Published on The Weekly Standard (

The Blame-Deflection Game

The Scrapbook

October 27, 2014, Vol. 20, No. 07

The Ebola outbreak understandably has Americans on edge. How the Obama administration has redefined the expectations of government competency for even the most cynical among us has a lot to do with it. Rather than stepping up to meet a potential health crisis, the government is instead deflecting blame. “Frankly, if we had not gone through our 10-year slide in research support, we probably would have had a vaccine in time for this that would’ve gone through clinical trials and would have been ready,” National Institutes of Health head Dr. Francis Collins said last week. And we presume the Ready for Hillary crowd isn’t ready to stop Ebola; Clinton is also blaming a lack of funding for impeding the ability to combat the disease.

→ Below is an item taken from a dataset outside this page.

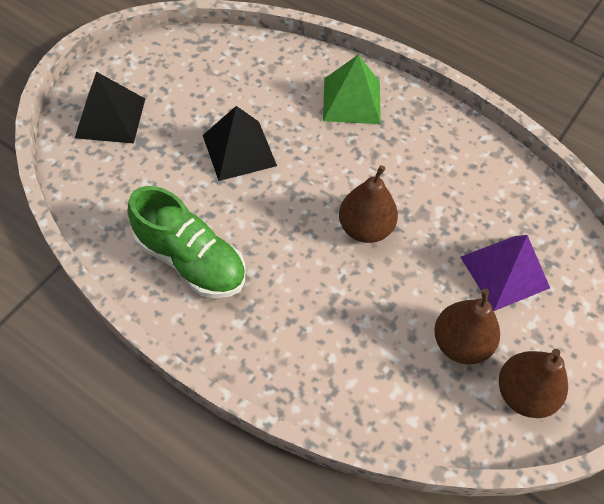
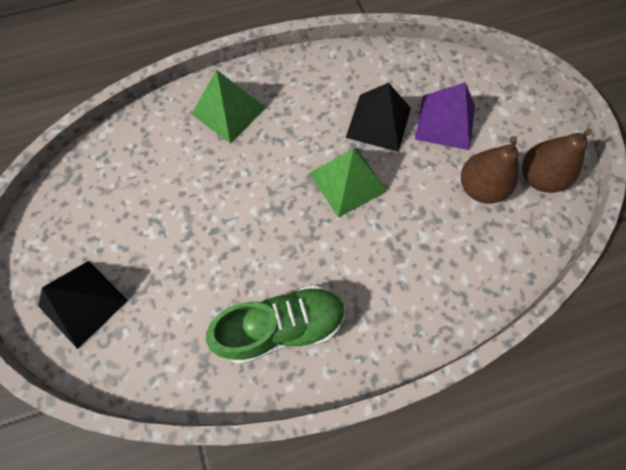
camera: 50 degrees left, 10 degrees up
black pyramid [203,106,277,181] -> black pyramid moved to [346,83,411,152]
brown pear [339,165,398,243] -> green pyramid [310,148,387,218]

As with nearly every governmental problem we face, more money is not the answer. It’s true that over the last 10 years, NIH funding has risen from $28.03 billion to “only” $29.31 billion. However, Collins neglects to mention that from 2000 to 2004, the NIH’s budget spiked by 58 percent. As for whether that money is well spent combating public health threats, NIH waste is not hard to come by. Just to scratch the surface, the agency recently spent $175,000 funding a study on how cocaine affects the sex lives of quail, $500,000 to send text messages in “gay lingo” to methamphetamine addicts, and $1.5 million to study obesity among lesbians. The waste is not confined to NIH, either. The Weekly Standard reported last year that the Centers for Disease Control, which presumably should also be fighting Ebola, was using part of its $12.5 billion Obamacare slush fund to campaign for tougher state liquor laws. A 19-month investigation by watchdog Cause of Action concluded the use of these funds violated the law and was “a front for lobbying, government propaganda, and cronyism.” 

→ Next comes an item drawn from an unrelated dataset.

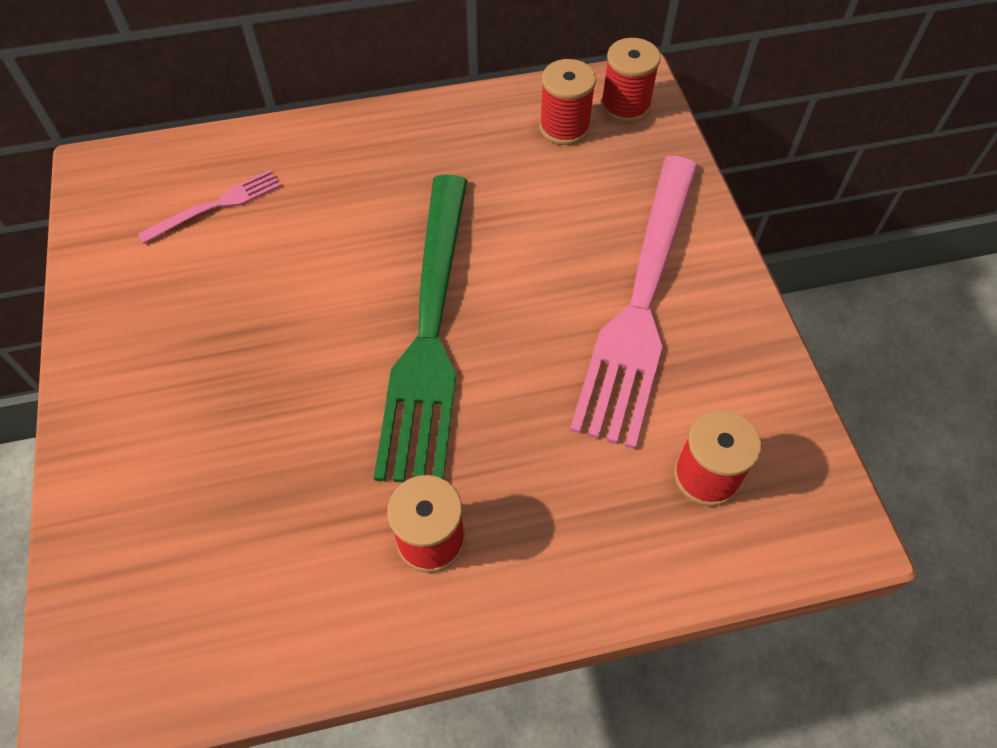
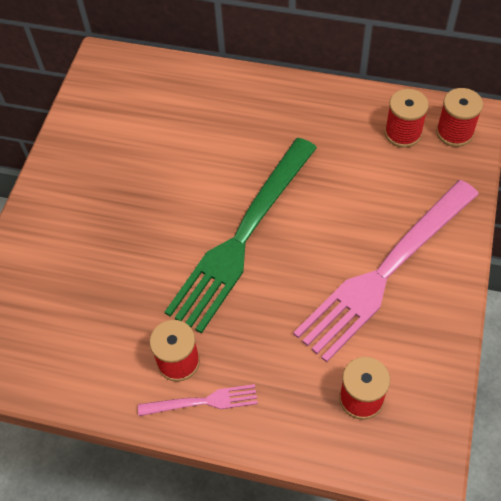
camera: 30 degrees right, 0 degrees up
pink fork [138,170,281,244] -> pink fork moved to [138,384,258,416]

Then there’s Dr. Nicole Lurie, the Department of Health and Human Services assistant secretary for preparedness and response. It’s specifically her job to “lead the nation in preventing, responding to and recovering from the adverse health effects of public health emergencies and disasters, ranging from hurricanes to bioterrorism,” including, of course, pandemics. Mollie Hemingway at the Federalist reports that Lurie was involved in steering federal dollars to Siga, a pharmaceutical company owned by billionaire and notable Obama donor Ron Perelman. And as it happens, the former Service Employees International Union head, one of the Democratic party’s biggest donors, was also on Siga’s board.

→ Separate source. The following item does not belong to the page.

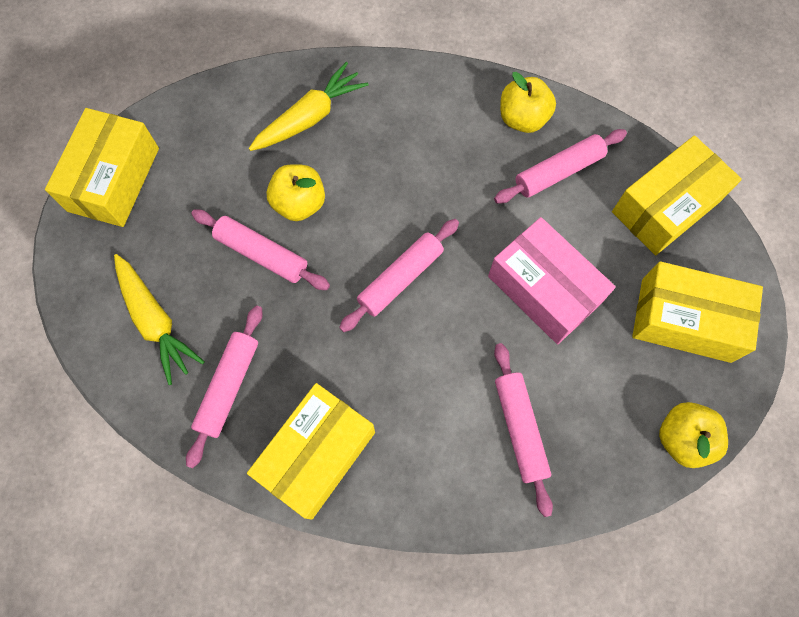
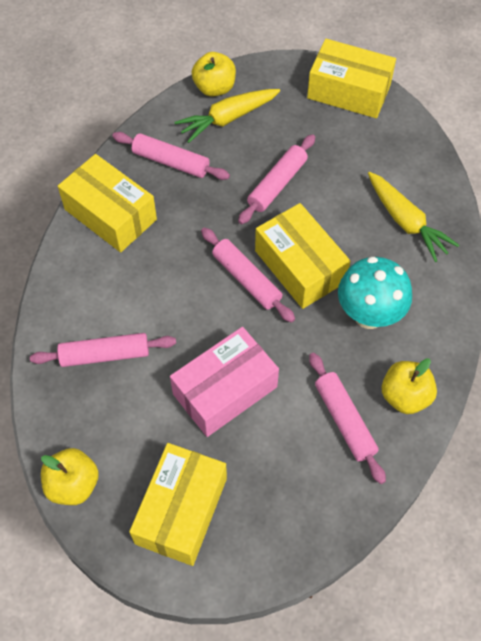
camera: 95 degrees right, 10 degrees down
yellow apple [266,164,325,221] -> yellow apple moved to [192,52,236,97]
yellow box [612,135,742,255] -> yellow box moved to [255,203,350,309]
none -> turquoise mushroom [338,256,412,329]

Siga has since declared bankruptcy following the breach of a licensing agreement, and the smallpox drug it was supposed to deliver to the government hasn’t panned out. Siga’s sole-source government contract was hotly contested by another pharmaceutical company, Chimerix. That company’s antiviral drug, Brincido-fovir, has proven far more successful as a smallpox treatment. And it’s also shown some promise as a treatment for—you guessed it—Ebola. So far, Brincidofovir has been given to two Ebola patients. One of those patients, Thomas Eric Duncan, died. But the other patient, NBC cameraman Ashoka Mukpo, appears to be recovering. Meanwhile, Dr. Lurie has been almost completely missing in action from news reports about the government’s efforts to combat Ebola. The Scrapbook can speculate about how she’s filling her time, but we bet it’s not consumed with scouring the couch cushions at various federal health agencies looking for spare change to fight Ebola.